OpenSolaris is now 41 weeks old, and this is what some of the conversations look like. These are the data points I follow every week, anyway. I’m going to start graphing out some of the specific lists because I think there are some interesting trends hidden in there.

Since we opened, we have a total of 2,716,585 views to the Jive discussion forums and 1,236,250 are unique visitors. Also, last week — which was week #41 — marks two new records: 115,728 total views and 76,898 unique visitors. So, we continue to reach new people, and you can see from the graph that the rate of engaging new people has been increasing since about week 20.

Stephen Harpster also blogs about some of the previous conversations data and asks why we are breaking some records recently. I mean, we’ve had no major announcements lately. In fact, we’ve had no formal announcements since we launched. So, I’m exactly not sure, either.

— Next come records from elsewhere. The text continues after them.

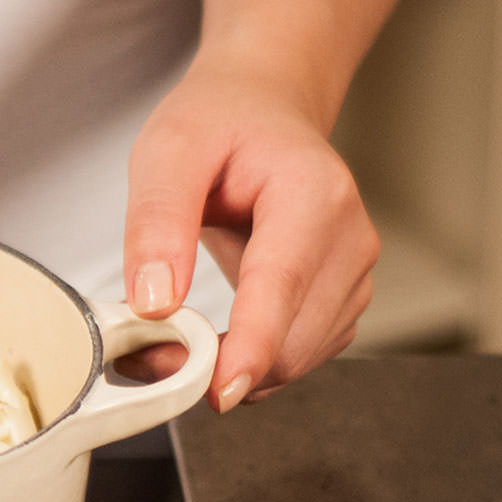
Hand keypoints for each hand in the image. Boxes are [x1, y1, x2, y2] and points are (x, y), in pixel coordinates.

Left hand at [121, 55, 378, 410]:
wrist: (262, 109)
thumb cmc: (219, 123)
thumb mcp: (168, 150)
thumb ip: (157, 223)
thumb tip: (155, 304)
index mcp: (313, 192)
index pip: (284, 283)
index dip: (252, 346)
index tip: (217, 392)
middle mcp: (349, 236)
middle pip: (295, 337)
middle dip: (223, 365)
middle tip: (147, 359)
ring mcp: (354, 271)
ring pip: (299, 357)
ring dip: (236, 370)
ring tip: (170, 345)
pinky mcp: (342, 297)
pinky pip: (300, 354)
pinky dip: (255, 364)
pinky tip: (213, 347)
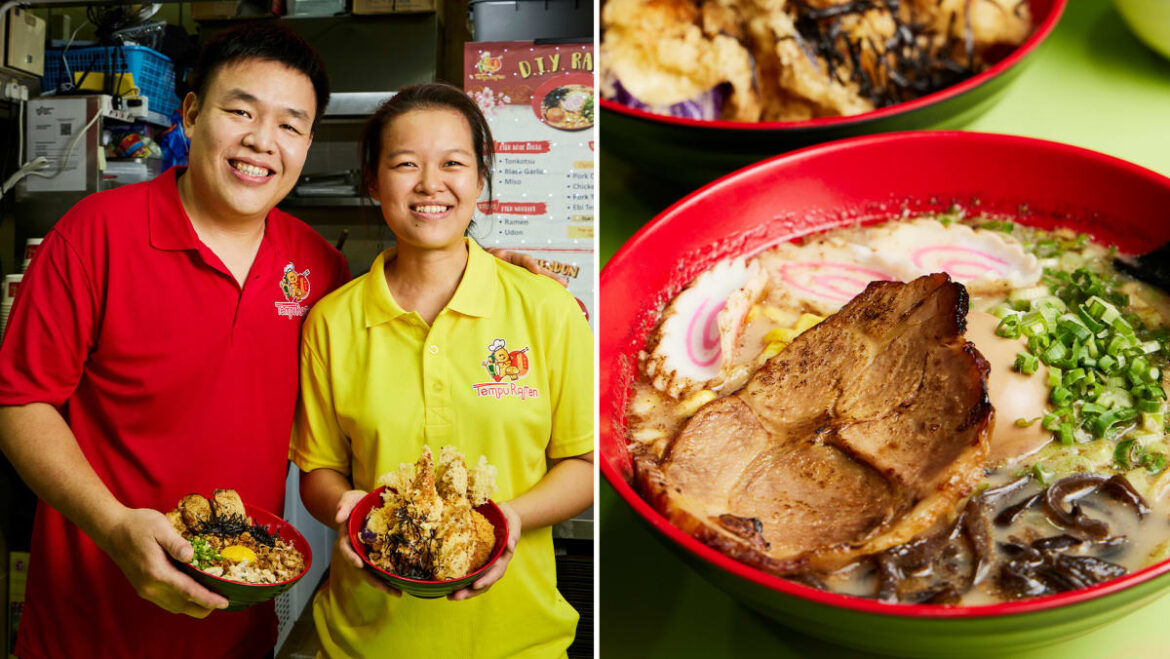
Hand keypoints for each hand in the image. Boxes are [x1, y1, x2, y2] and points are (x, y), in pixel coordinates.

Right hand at [95, 507, 228, 616]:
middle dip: (205, 607)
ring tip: (213, 599)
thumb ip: (176, 543)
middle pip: (184, 605)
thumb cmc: (137, 525)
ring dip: (194, 606)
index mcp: (157, 572)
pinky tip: (193, 595)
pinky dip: (182, 603)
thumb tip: (190, 556)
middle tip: (224, 601)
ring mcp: (145, 590)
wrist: (111, 530)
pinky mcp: (143, 588)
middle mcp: (151, 587)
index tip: (225, 603)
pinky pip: (167, 602)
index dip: (208, 599)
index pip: (188, 592)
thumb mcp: (160, 527)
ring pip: (175, 607)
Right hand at [334, 489, 400, 596]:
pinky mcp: (378, 551)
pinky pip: (384, 565)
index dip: (352, 557)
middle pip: (362, 568)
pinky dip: (392, 574)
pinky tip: (404, 583)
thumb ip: (343, 506)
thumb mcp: (348, 500)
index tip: (359, 564)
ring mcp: (368, 552)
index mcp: (347, 538)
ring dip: (385, 583)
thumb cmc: (355, 502)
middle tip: (386, 589)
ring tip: (398, 593)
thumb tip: (338, 517)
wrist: (363, 503)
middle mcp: (357, 549)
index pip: (346, 550)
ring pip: (374, 571)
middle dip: (373, 580)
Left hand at [449, 500, 520, 600]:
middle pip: (484, 582)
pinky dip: (461, 582)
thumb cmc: (507, 516)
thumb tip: (511, 545)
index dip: (487, 580)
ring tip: (450, 597)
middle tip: (455, 597)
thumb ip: (514, 531)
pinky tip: (448, 587)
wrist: (500, 515)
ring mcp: (485, 564)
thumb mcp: (512, 520)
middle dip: (471, 592)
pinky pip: (470, 575)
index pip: (496, 572)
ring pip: (476, 582)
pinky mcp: (477, 561)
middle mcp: (494, 564)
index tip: (476, 585)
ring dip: (464, 591)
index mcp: (503, 556)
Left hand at [484, 248, 568, 286]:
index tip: (536, 270)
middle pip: (538, 271)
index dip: (531, 264)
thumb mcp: (487, 256)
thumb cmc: (484, 262)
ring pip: (538, 280)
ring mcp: (522, 277)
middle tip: (564, 284)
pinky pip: (533, 289)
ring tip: (564, 289)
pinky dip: (542, 292)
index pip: (524, 259)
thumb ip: (494, 254)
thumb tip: (501, 254)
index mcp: (513, 259)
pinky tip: (552, 299)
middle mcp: (521, 268)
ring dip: (550, 284)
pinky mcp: (521, 287)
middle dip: (551, 277)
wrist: (478, 270)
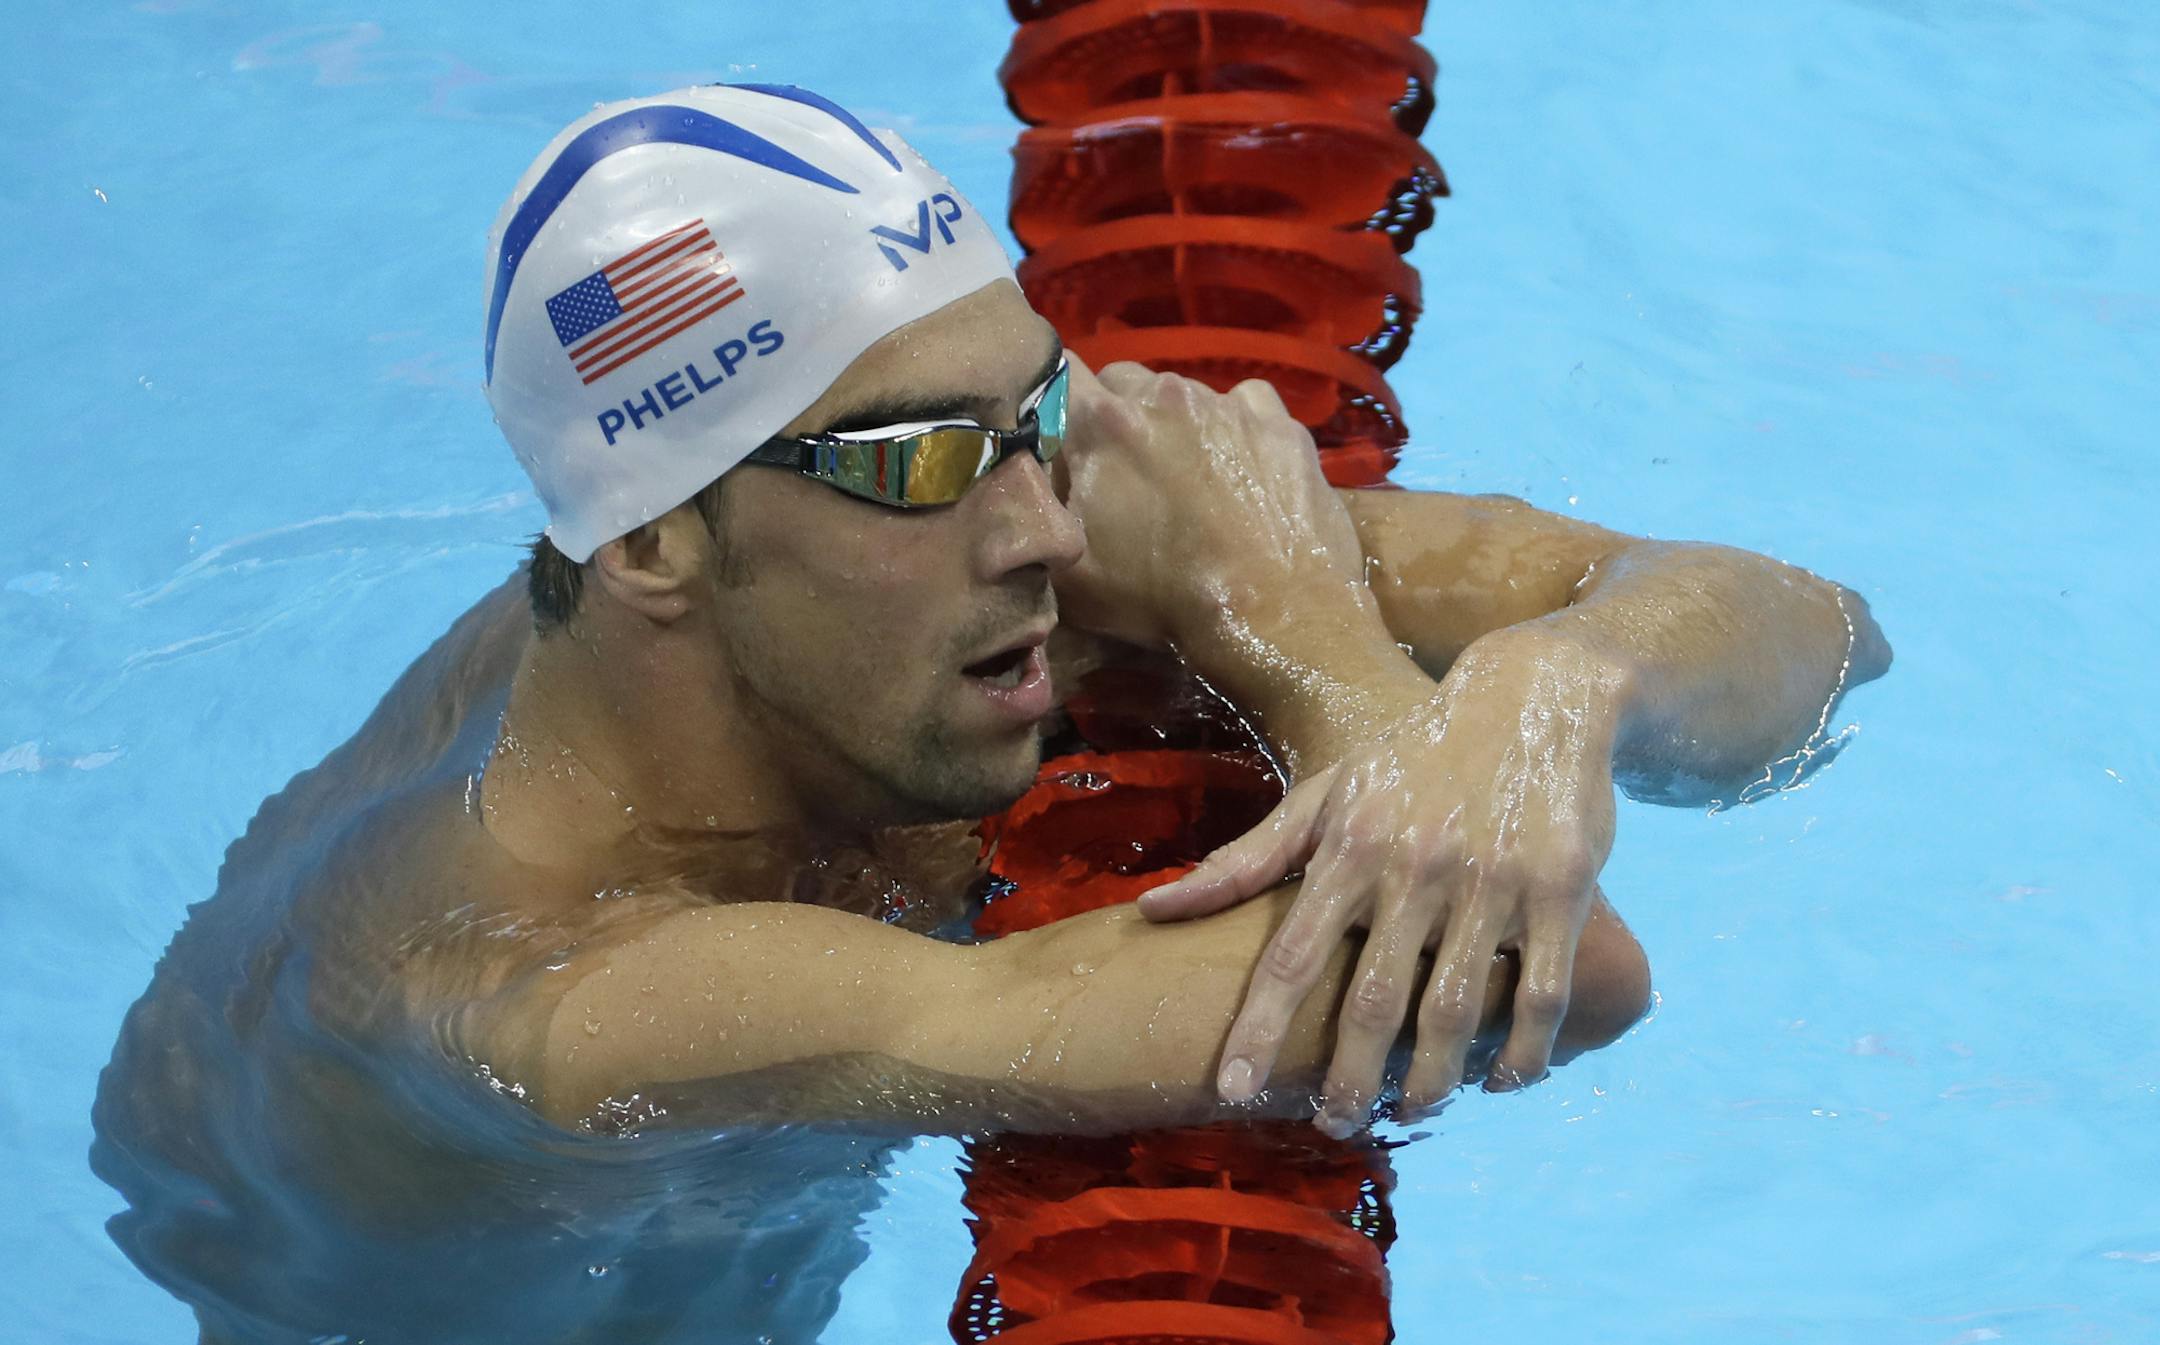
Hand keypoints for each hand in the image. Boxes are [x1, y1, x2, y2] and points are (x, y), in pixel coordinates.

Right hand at [1053, 360, 1368, 650]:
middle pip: (1123, 381)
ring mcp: (1228, 404)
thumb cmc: (1163, 599)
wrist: (1273, 615)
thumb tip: (1033, 482)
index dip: (1057, 401)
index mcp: (1103, 423)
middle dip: (1118, 417)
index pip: (1061, 373)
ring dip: (1177, 425)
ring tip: (1192, 481)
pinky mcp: (1280, 423)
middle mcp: (1165, 395)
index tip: (1062, 434)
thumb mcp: (1070, 572)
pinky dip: (1237, 427)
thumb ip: (1041, 514)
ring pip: (1185, 395)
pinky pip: (1246, 404)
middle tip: (1129, 471)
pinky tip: (1242, 470)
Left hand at [1139, 631, 1626, 1134]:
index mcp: (1350, 847)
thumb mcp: (1326, 796)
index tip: (1230, 1090)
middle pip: (1373, 1001)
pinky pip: (1538, 995)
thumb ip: (1245, 861)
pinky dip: (1518, 1053)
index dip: (1257, 1027)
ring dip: (1429, 1081)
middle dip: (1347, 1080)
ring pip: (1456, 1011)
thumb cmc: (1411, 760)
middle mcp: (1416, 867)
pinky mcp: (1562, 892)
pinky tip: (1497, 1082)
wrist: (1533, 696)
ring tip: (1408, 1113)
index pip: (1291, 954)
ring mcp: (1493, 882)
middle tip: (1330, 1126)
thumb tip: (1151, 909)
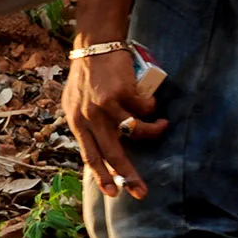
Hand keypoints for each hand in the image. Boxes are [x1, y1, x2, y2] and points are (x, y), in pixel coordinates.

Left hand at [64, 48, 167, 199]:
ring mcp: (105, 104)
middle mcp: (88, 116)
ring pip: (135, 131)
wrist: (95, 44)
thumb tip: (102, 149)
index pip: (89, 156)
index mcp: (76, 121)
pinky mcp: (122, 91)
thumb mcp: (78, 102)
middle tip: (142, 190)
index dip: (102, 177)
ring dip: (153, 132)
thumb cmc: (88, 74)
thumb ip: (86, 124)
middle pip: (112, 153)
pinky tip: (152, 101)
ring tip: (162, 127)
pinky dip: (152, 107)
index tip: (114, 194)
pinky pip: (144, 108)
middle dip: (129, 175)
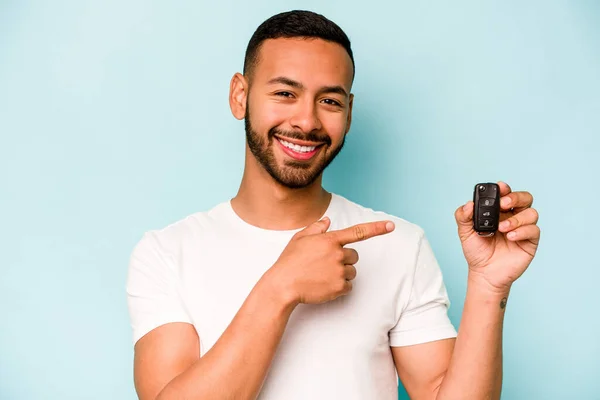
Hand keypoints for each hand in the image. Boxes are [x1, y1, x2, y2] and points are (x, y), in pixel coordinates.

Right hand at [268, 217, 394, 304]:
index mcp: (330, 240)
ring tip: (321, 276)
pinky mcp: (339, 287)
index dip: (377, 228)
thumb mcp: (300, 239)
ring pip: (352, 272)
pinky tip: (323, 285)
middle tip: (325, 264)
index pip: (358, 232)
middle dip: (344, 259)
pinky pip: (348, 286)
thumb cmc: (289, 261)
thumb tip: (328, 221)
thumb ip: (316, 228)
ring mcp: (339, 271)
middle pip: (354, 256)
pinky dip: (339, 287)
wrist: (283, 285)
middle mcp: (338, 254)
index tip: (391, 226)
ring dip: (341, 273)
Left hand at [455, 181, 540, 292]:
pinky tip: (510, 237)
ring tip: (502, 228)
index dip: (505, 188)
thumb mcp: (465, 232)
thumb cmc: (477, 251)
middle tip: (503, 204)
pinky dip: (523, 231)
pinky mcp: (530, 242)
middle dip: (516, 197)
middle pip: (525, 198)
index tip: (500, 187)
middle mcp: (513, 216)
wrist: (484, 273)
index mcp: (499, 211)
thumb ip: (463, 216)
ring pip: (532, 213)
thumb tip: (468, 204)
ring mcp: (523, 228)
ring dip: (517, 218)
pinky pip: (534, 230)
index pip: (507, 194)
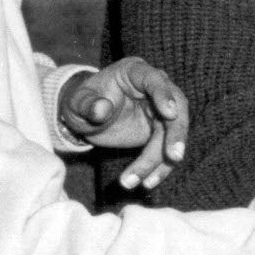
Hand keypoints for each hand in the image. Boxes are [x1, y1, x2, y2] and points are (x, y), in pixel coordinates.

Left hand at [59, 57, 190, 187]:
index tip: (169, 113)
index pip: (155, 80)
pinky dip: (157, 168)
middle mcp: (155, 90)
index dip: (164, 95)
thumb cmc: (82, 101)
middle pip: (176, 111)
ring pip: (171, 136)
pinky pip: (164, 151)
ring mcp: (160, 112)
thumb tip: (101, 110)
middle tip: (173, 156)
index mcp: (136, 72)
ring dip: (162, 160)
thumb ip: (88, 104)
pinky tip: (147, 182)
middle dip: (176, 135)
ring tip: (146, 181)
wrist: (85, 116)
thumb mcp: (78, 101)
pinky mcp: (160, 132)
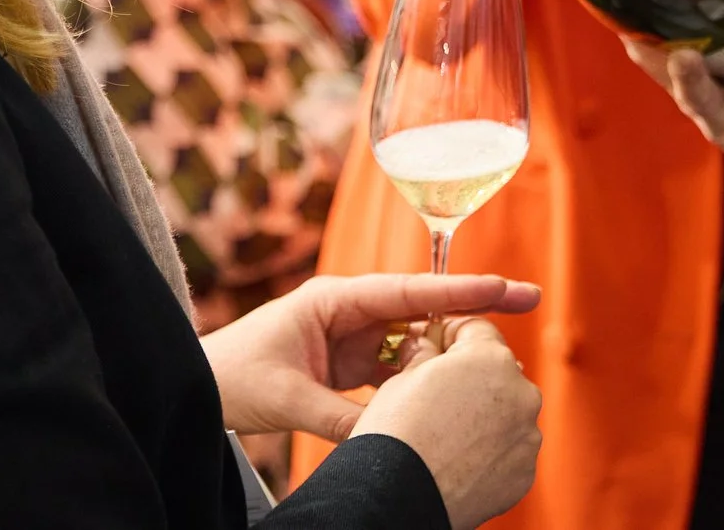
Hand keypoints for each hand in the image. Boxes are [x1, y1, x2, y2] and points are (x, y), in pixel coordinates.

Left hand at [199, 273, 541, 441]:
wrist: (196, 389)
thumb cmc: (231, 376)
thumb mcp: (286, 397)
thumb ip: (341, 418)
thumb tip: (391, 438)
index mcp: (334, 299)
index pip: (409, 291)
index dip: (460, 288)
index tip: (505, 285)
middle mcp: (349, 312)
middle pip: (423, 308)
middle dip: (472, 308)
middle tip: (527, 301)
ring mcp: (351, 338)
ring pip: (414, 341)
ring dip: (446, 352)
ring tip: (490, 362)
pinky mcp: (348, 366)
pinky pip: (397, 370)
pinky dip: (419, 381)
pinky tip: (445, 394)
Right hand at [354, 318, 544, 529]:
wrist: (399, 497)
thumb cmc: (396, 434)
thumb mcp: (402, 377)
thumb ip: (425, 353)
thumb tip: (425, 344)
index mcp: (490, 357)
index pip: (477, 329)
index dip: (451, 337)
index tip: (434, 350)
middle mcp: (520, 391)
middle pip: (497, 371)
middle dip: (472, 380)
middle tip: (437, 397)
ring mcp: (527, 435)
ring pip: (507, 413)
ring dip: (485, 417)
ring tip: (447, 435)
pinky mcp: (525, 472)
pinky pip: (509, 451)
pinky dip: (490, 452)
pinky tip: (460, 459)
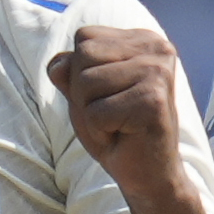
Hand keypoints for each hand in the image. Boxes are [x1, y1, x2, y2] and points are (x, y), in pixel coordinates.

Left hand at [48, 26, 189, 204]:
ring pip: (86, 83)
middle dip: (83, 93)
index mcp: (143, 39)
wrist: (149, 175)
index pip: (84, 38)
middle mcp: (157, 48)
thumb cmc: (117, 130)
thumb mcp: (84, 95)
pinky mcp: (153, 100)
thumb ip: (70, 72)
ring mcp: (157, 72)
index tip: (109, 95)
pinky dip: (100, 132)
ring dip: (91, 113)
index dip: (81, 73)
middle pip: (83, 56)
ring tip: (117, 124)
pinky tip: (124, 136)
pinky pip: (95, 113)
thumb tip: (56, 65)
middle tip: (112, 114)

However, I have a theory. If markets are conversations, than we are certainly building a market based on OpenSolaris conversations. Or more accurately, we’re carving a community out of an existing market, which will actually support new markets of people doing interesting new things. My impression is that developers don’t need big formal announcements to notice something of value. They know it when the see it. It’s obvious. And they are already connected, so they just need a means of connecting to what we are offering and some tools to do something with it. The “it” for us is the code and it speaks for itself. So, I think what we are really doing here is making connections and trying to not get in the way.

We now have 100 mail lists on opensolaris.org, and community members are encouraged to offer their own announcements — which they are doing at an increasing rate. So, we have distributed the announcement process to everyone instead of filtering it through one source. So, although Sun has not made any big announcements about OpenSolaris, the OpenSolaris community has been busy announcing stuff all along. Also, we didn’t open everything all at once on June 14, 2005. It was a pretty big drop, true, but ever since then we’ve been releasing more technology (entire Solaris consolidations, code not even integrated into Solaris yet, and new source, binaries, and tools) in a consistent and understated way. Each new bit we release engages new people in new ways. I think many developers appreciate this engagement strategy, too. OpenSolaris is an engineering-led effort, and people are really starting to notice that. I also think that that is where our credibility is coming from. Also, the community is organizing itself. Several dozen communities formed on the site within months, and recently, the trend is toward forming projects. In fact, there are more than a dozen projects approved to open shortly. Each project brings with it more people at Sun and more people outside Sun who all collaborate on the site. And around we go ….

So, my theory is that the conversations data simply represents the normal state of a growing community doing its work. And the community is growing because it basically has what it needs: code, tools, developers, and a space in which to collaborate. Are we finished? Hardly. Just look at the roadmap. So, expect these numbers to continue to grow. For how long? I have no clue.